_Vorgegebener Text_
++++
Mein Sky Paket funktioniert mit der Terretec Cinergy C HD mit CI Modul.
Jedoch schmiert die Software gelegentlich ab alles schon versucht aber ohne alle Probs. zu beseitigen.
Die USB Lösungen sind noch schlechter dran gerade wenn es in richtng HD geht da ist der USB echt fast schon an der Grenze da bei HDTV richtig was an daten rein kommt.

Win 7 schön wäre es ich muss leider verzichten da es die Software max. bis Vista funst hab schon alles pro.

Gruss noch


----------



## goliath (22. Januar 2010)

Hi, danke für deine Antwort !

Habe noch nicht sooooo viel recherchiert deswegen, aber es scheint, als ob Media Center DVB-C Karten so gut wie gar nicht unterstützt...

Das ist echt übel 

Ich werde mir ne TV Karte glaube ich kaufen, die mit Media Portal läuft und gut ist ! Hoffe nur dass die Software dann stabil läuft, ansonsten ist das HTPC Projekt ja eher nen Reinfall bei mir


----------



## Fleshless (23. Januar 2010)

oder gleich was richtiges in richtung Reelbox

schau mal hier (Aber der Preis)

Reel-Multimedia

damit kannst du alles machen aber die lassen sich das alles auch gut bezahlen.
++++
_Quellenauszug_
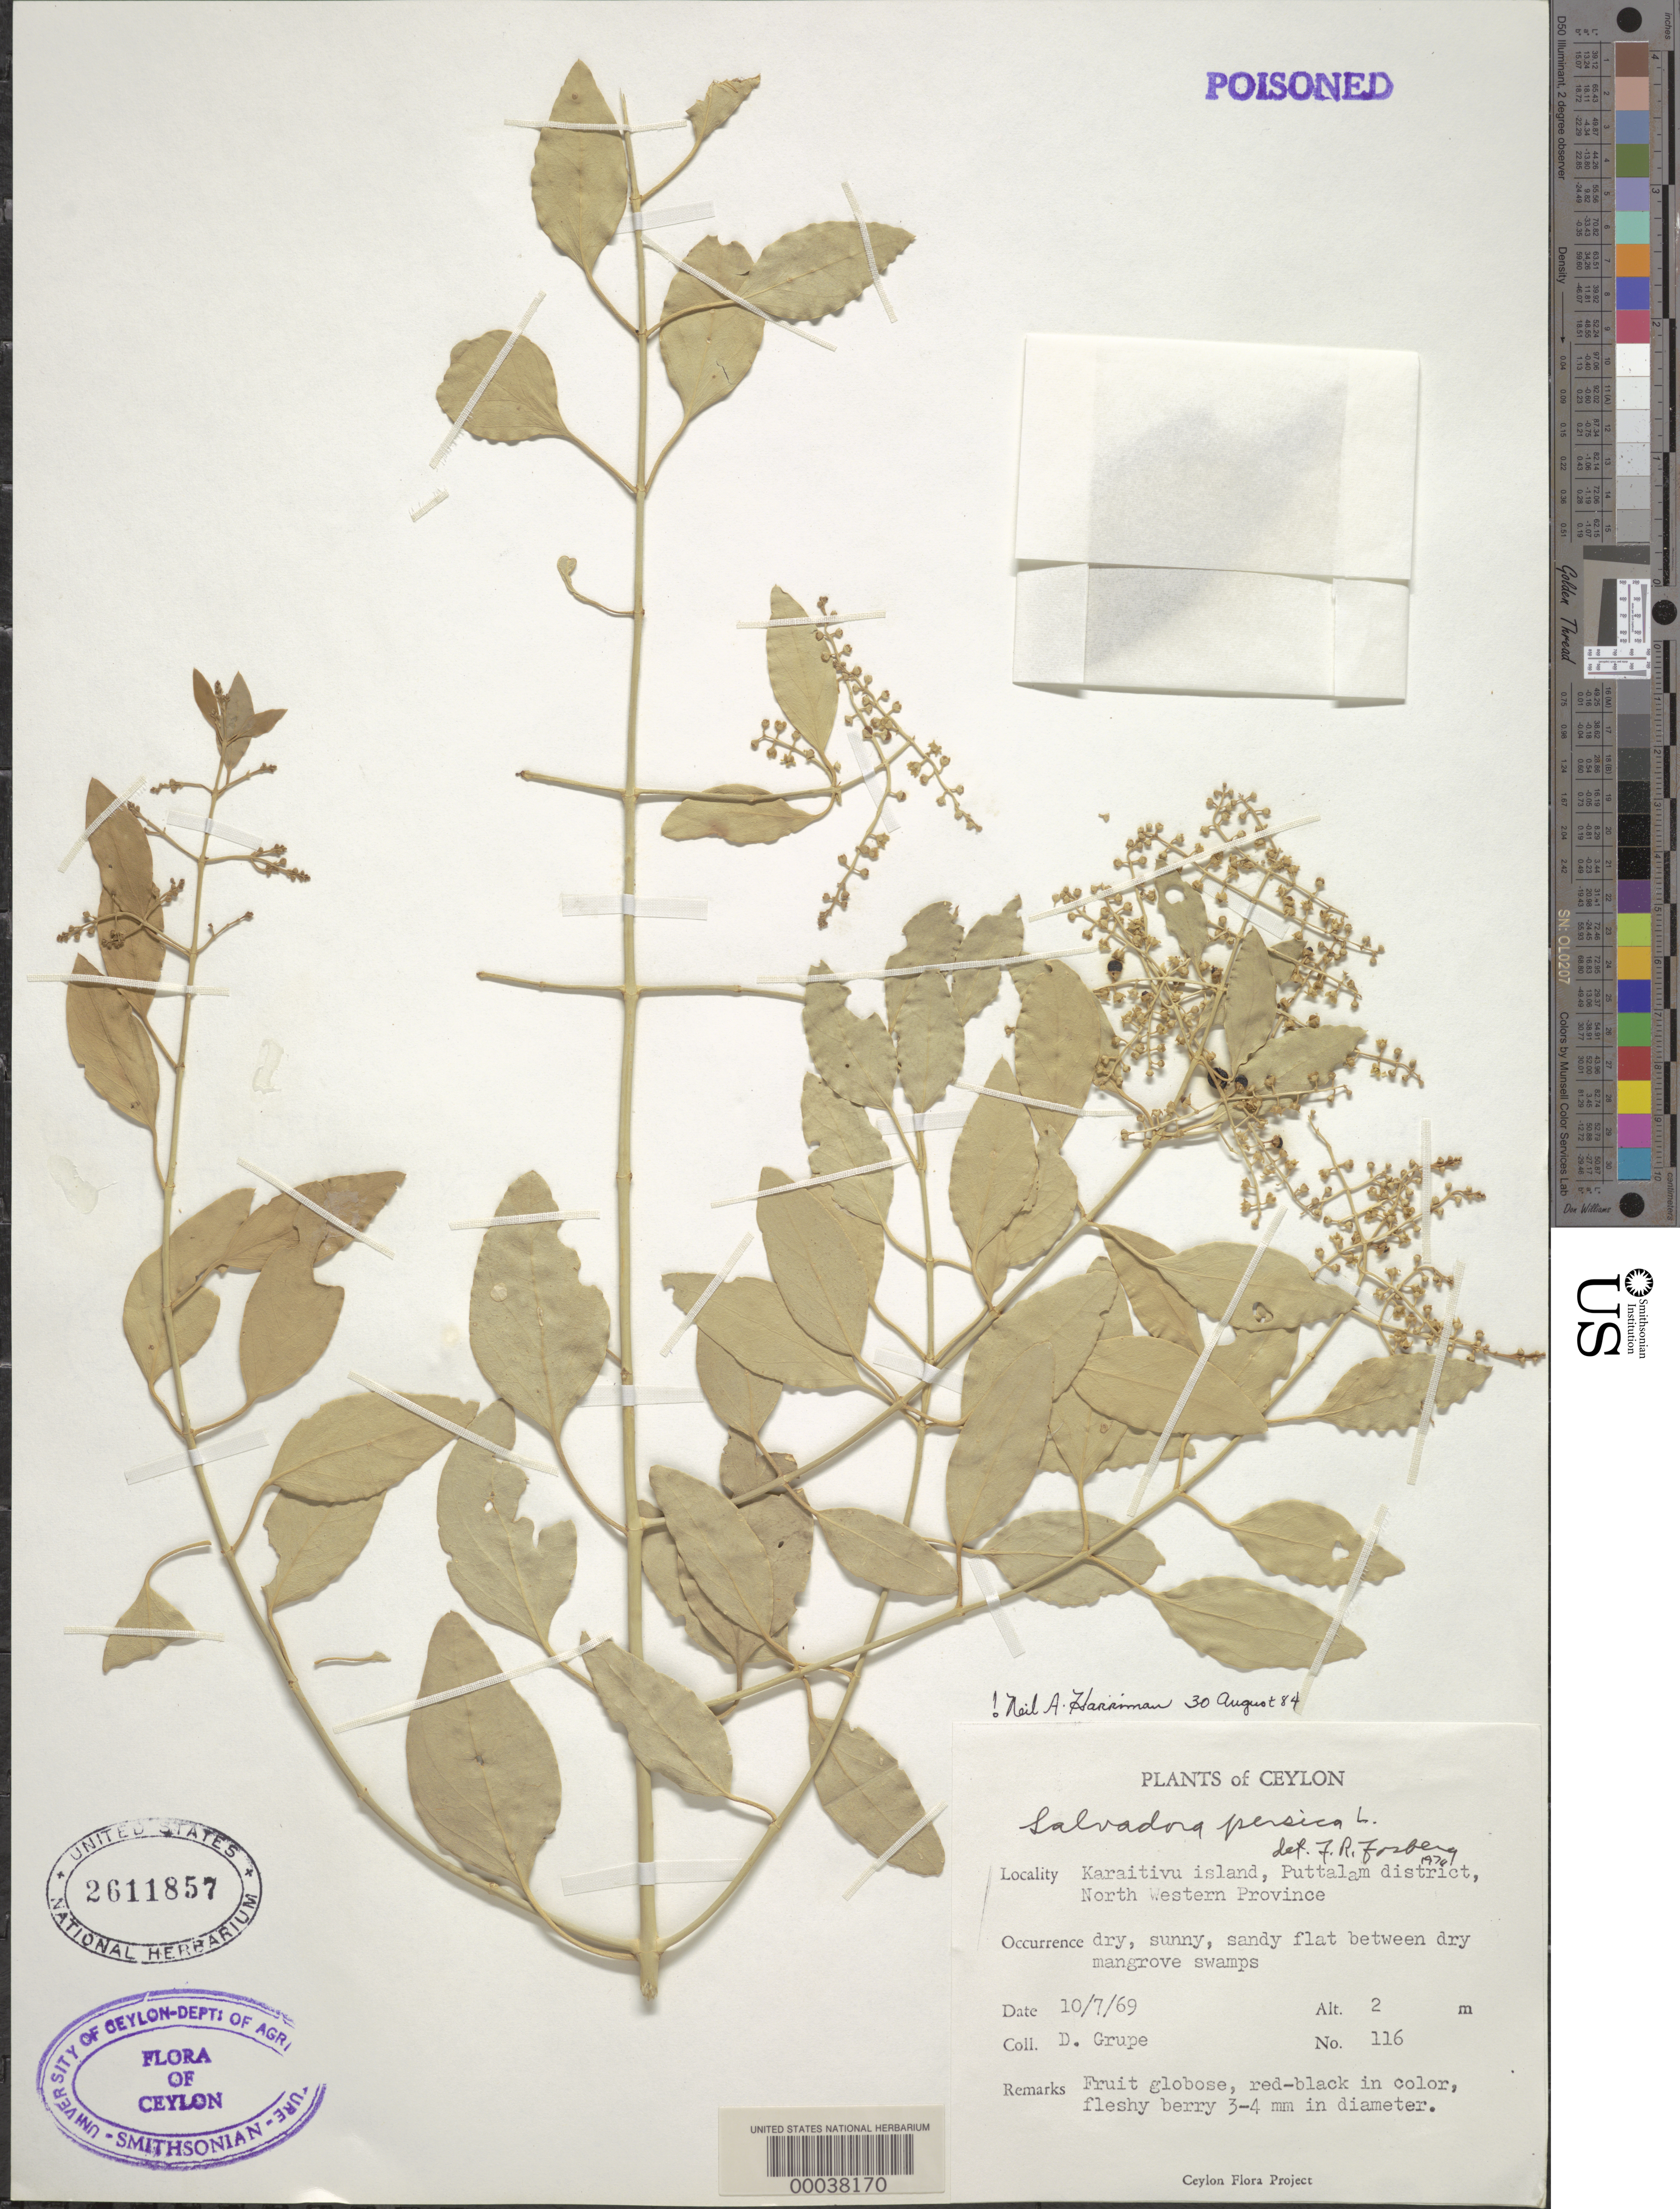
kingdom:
++++
_Aufgabenstellung_
A – Beantworten Sie zum Forenausschnitt über TV-Karten diese Fragen:
(i) Bis zu welcher Windows-Version läuft die Software laut dem ersten Beitrag höchstens?
(ii) Welche Karten unterstützt Media Center nach dem Eindruck von goliath so gut wie gar nicht?
(iii) Welches Gerät schlägt Fleshless stattdessen vor?
B – Erklären Sie in ein bis drei Sätzen, warum USB-Lösungen im Forenausschnitt über TV-Karten als noch schlechter gelten.
C – Schreiben Sie den Forenausschnitt über TV-Karten im Anschluss an den letzten Beitrag weiter.

_Erwartete Antworten_
A –
(i) Höchstens bis Vista.
(ii) DVB-C-Karten.
(iii) Eine Reelbox.

B – Bei HDTV kommt sehr viel an Daten herein. Dadurch ist USB im HD-Bereich fast schon an seiner Grenze.

C –
etwas billiger aber auch schon wieder mit einschränkungen

https://www.dream-multimedia-tv.de/products

ich nutze meine Terratec DVB-C HD um Filme in HD von Sky und Co. aufzunehmen und als TV für meinen 2. Monitor was willst du denn genau mit dem HTPC machen? 

Ich hab das Thema erstmal begraben bis neue Karten auf den Markt kommen aber das kann dauern.


----------



## goliath (24. Januar 2010)

Hi,

danke für die Links, aber ich baue mir den HTPC lieber selber zusammen...

Macht doch den meisten Spass oda  ?!

Also ich will den als digitalen Videorecorder nutzen, drüber evtl. auch TV schauen, mp3s hören, Internet Radio, Digibilder anschauen und natürlich hier und da evtl. mal OldSchool Games zocken (Emus usw)

Was hast du denn für einen HTPC ?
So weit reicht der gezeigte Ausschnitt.